_TASK ITEM_
Would you give the listing again exactly as written, minus its pictures?

□ □ □ □ □

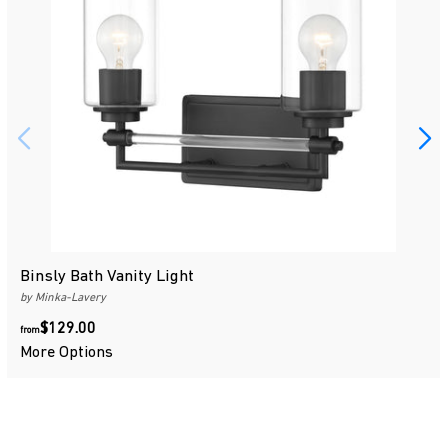
Binsly Bath Vanity Light
by Minka-Lavery
$129.00
$129.00
from
More Options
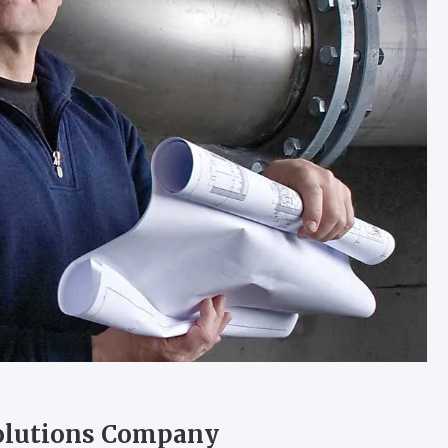
olutions Company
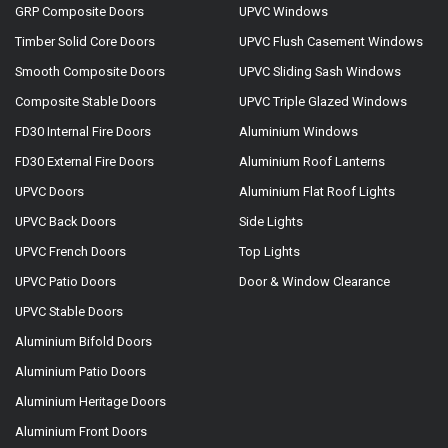
GRP Composite Doors
UPVC Windows
Timber Solid Core Doors
UPVC Flush Casement Windows
Smooth Composite Doors
UPVC Sliding Sash Windows
Composite Stable Doors
UPVC Triple Glazed Windows
FD30 Internal Fire Doors
Aluminium Windows
FD30 External Fire Doors
Aluminium Roof Lanterns
UPVC Doors
Aluminium Flat Roof Lights
UPVC Back Doors
Side Lights
UPVC French Doors
Top Lights
UPVC Patio Doors
Door & Window Clearance
UPVC Stable Doors
Aluminium Bifold Doors
Aluminium Patio Doors
Aluminium Heritage Doors
Aluminium Front Doors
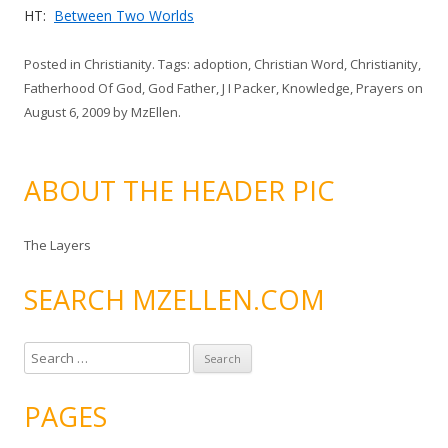
HT:
Between Two Worlds
Posted in
Christianity
. Tags:
adoption
,
Christian Word
,
Christianity
,
Fatherhood Of God
,
God Father
,
J I Packer
,
Knowledge
,
Prayers
on
August 6, 2009
by
MzEllen
.
ABOUT THE HEADER PIC
The Layers
SEARCH MZELLEN.COM
S
e
a
PAGES
r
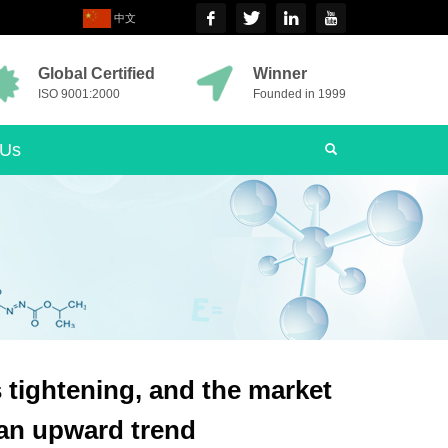
中文
Global Certified
Winner
ISO 9001:2000
Founded in 1999
 Us
s tightening, and the market
h an upward trend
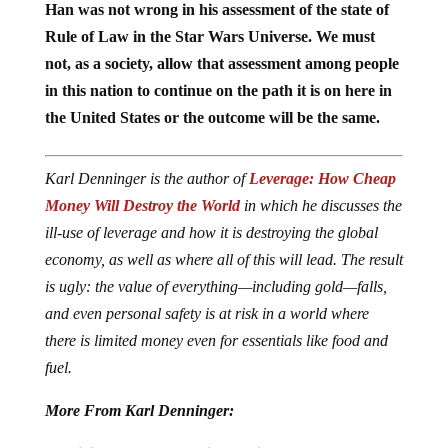
Han was not wrong in his assessment of the state of
Rule of Law in the Star Wars Universe. We must
not, as a society, allow that assessment among people
in this nation to continue on the path it is on here in
the United States or the outcome will be the same.
Karl Denninger is the author of
Leverage: How Cheap
Money Will Destroy the World
in which he discusses the
ill-use of leverage and how it is destroying the global
economy, as well as where all of this will lead. The result
is ugly: the value of everything—including gold—falls,
and even personal safety is at risk in a world where
there is limited money even for essentials like food and
fuel.
More From Karl Denninger:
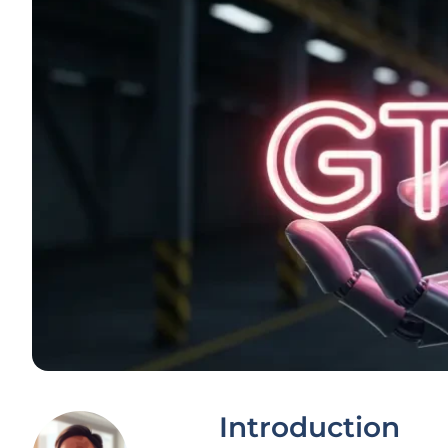
Introduction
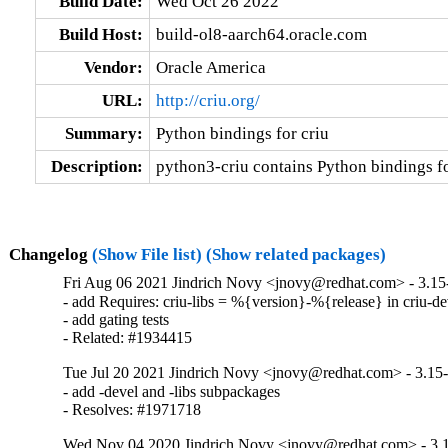
Build Date:
Wed Oct 26 2022
Build Host:
build-ol8-aarch64.oracle.com
Vendor:
Oracle America
URL:
http://criu.org/
Summary:
Python bindings for criu
Description:
python3-criu contains Python bindings fo
Changelog
(Show File list)
(Show related packages)
Fri Aug 06 2021 Jindrich Novy <jnovy@redhat.com> - 3.15
- add Requires: criu-libs = %{version}-%{release} in criu-dev
- add gating tests

- Related: #1934415
Tue Jul 20 2021 Jindrich Novy <jnovy@redhat.com> - 3.15
- add -devel and -libs subpackages

- Resolves: #1971718
Wed Nov 04 2020 Jindrich Novy <jnovy@redhat.com> - 3.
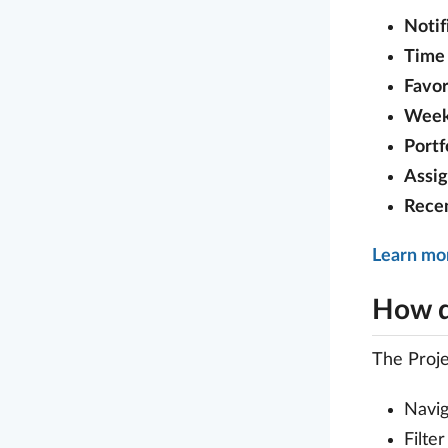
Notif
Time 
Favor
Week
Portf
Assi
Rece
Learn mo
How d
The Proj
Navi
Filte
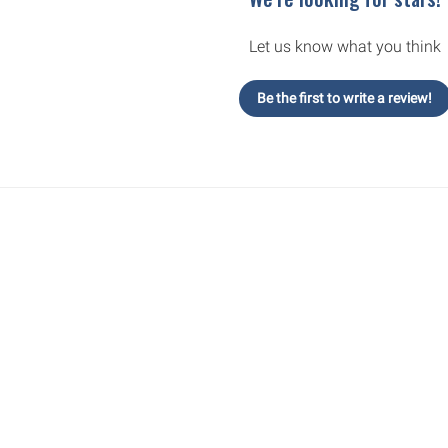
Let us know what you think
Be the first to write a review!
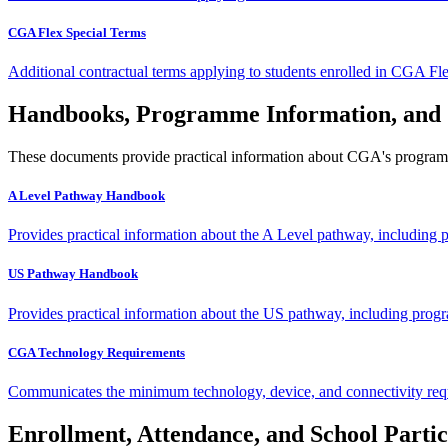
CGA Flex Special Terms
Additional contractual terms applying to students enrolled in CGA Fl
Handbooks, Programme Information, and
These documents provide practical information about CGA's programmes
A Level Pathway Handbook
Provides practical information about the A Level pathway, including p
US Pathway Handbook
Provides practical information about the US pathway, including progr
CGA Technology Requirements
Communicates the minimum technology, device, and connectivity requ
Enrollment, Attendance, and School Partic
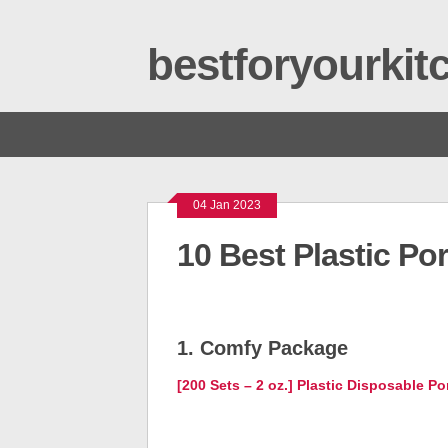
bestforyourki
04 Jan 2023
10 Best Plastic Po
1. Comfy Package
[200 Sets – 2 oz.] Plastic Disposable P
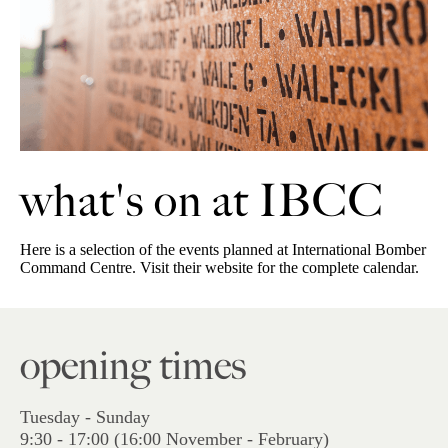
what's on at IBCC
Here is a selection of the events planned at International Bomber
Command Centre. Visit their website for the complete calendar.
opening times
Tuesday - Sunday
9:30 - 17:00 (16:00 November - February)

□ □ □ □ □

_RESPONSE_
Binsly Bath Vanity Light
by Minka-Lavery
$129.00
$129.00
from
More Options
olutions Company
GRP Composite Doors
UPVC Windows
Timber Solid Core Doors
UPVC Flush Casement Windows
Smooth Composite Doors
UPVC Sliding Sash Windows
Composite Stable Doors
UPVC Triple Glazed Windows
FD30 Internal Fire Doors
Aluminium Windows
FD30 External Fire Doors
Aluminium Roof Lanterns
UPVC Doors
Aluminium Flat Roof Lights
UPVC Back Doors
Side Lights
UPVC French Doors
Top Lights
UPVC Patio Doors
Door & Window Clearance
UPVC Stable Doors
Aluminium Bifold Doors
Aluminium Patio Doors
Aluminium Heritage Doors
Aluminium Front Doors
HT:
Between Two Worlds
Posted in
Christianity
. Tags:
adoption
,
Christian Word
,
Christianity
,
Fatherhood Of God
,
God Father
,
J I Packer
,
Knowledge
,
Prayers
on
August 6, 2009
by
MzEllen
.
ABOUT THE HEADER PIC
The Layers
SEARCH MZELLEN.COM
S
e
a
PAGES
r
中文
Global Certified
Winner
ISO 9001:2000
Founded in 1999
 Us
s tightening, and the market
h an upward trend
Han was not wrong in his assessment of the state of
Rule of Law in the Star Wars Universe. We must
not, as a society, allow that assessment among people
in this nation to continue on the path it is on here in
the United States or the outcome will be the same.
Karl Denninger is the author of
Leverage: How Cheap
Money Will Destroy the World
in which he discusses the
ill-use of leverage and how it is destroying the global
economy, as well as where all of this will lead. The result
is ugly: the value of everything—including gold—falls,
and even personal safety is at risk in a world where
there is limited money even for essentials like food and
fuel.
More From Karl Denninger:
Introduction
Build Date:
Wed Oct 26 2022
Build Host:
build-ol8-aarch64.oracle.com
Vendor:
Oracle America
URL:
http://criu.org/
Summary:
Python bindings for criu
Description:
python3-criu contains Python bindings fo
Changelog
(Show File list)
(Show related packages)
Fri Aug 06 2021 Jindrich Novy <jnovy@redhat.com> - 3.15
- add Requires: criu-libs = %{version}-%{release} in criu-dev
- add gating tests

- Related: #1934415
Tue Jul 20 2021 Jindrich Novy <jnovy@redhat.com> - 3.15
- add -devel and -libs subpackages

- Resolves: #1971718
Wed Nov 04 2020 Jindrich Novy <jnovy@redhat.com> - 3.
Notif
Time 
Favor
Week
Portf
Assi
Rece
Learn mo
How d
The Proj
Navi
Filte
Let us know what you think
Be the first to write a review!
CGA Flex Special Terms
Additional contractual terms applying to students enrolled in CGA Fl
Handbooks, Programme Information, and
These documents provide practical information about CGA's programmes
A Level Pathway Handbook
Provides practical information about the A Level pathway, including p
US Pathway Handbook
Provides practical information about the US pathway, including progr
CGA Technology Requirements
Communicates the minimum technology, device, and connectivity requ
Enrollment, Attendance, and School Partic
bestforyourki
04 Jan 2023
10 Best Plastic Po
1. Comfy Package
[200 Sets – 2 oz.] Plastic Disposable P
what's on at IBCC
Here is a selection of the events planned at International Bomber
Command Centre. Visit their website for the complete calendar.
opening times
Tuesday - Sunday
9:30 - 17:00 (16:00 November - February)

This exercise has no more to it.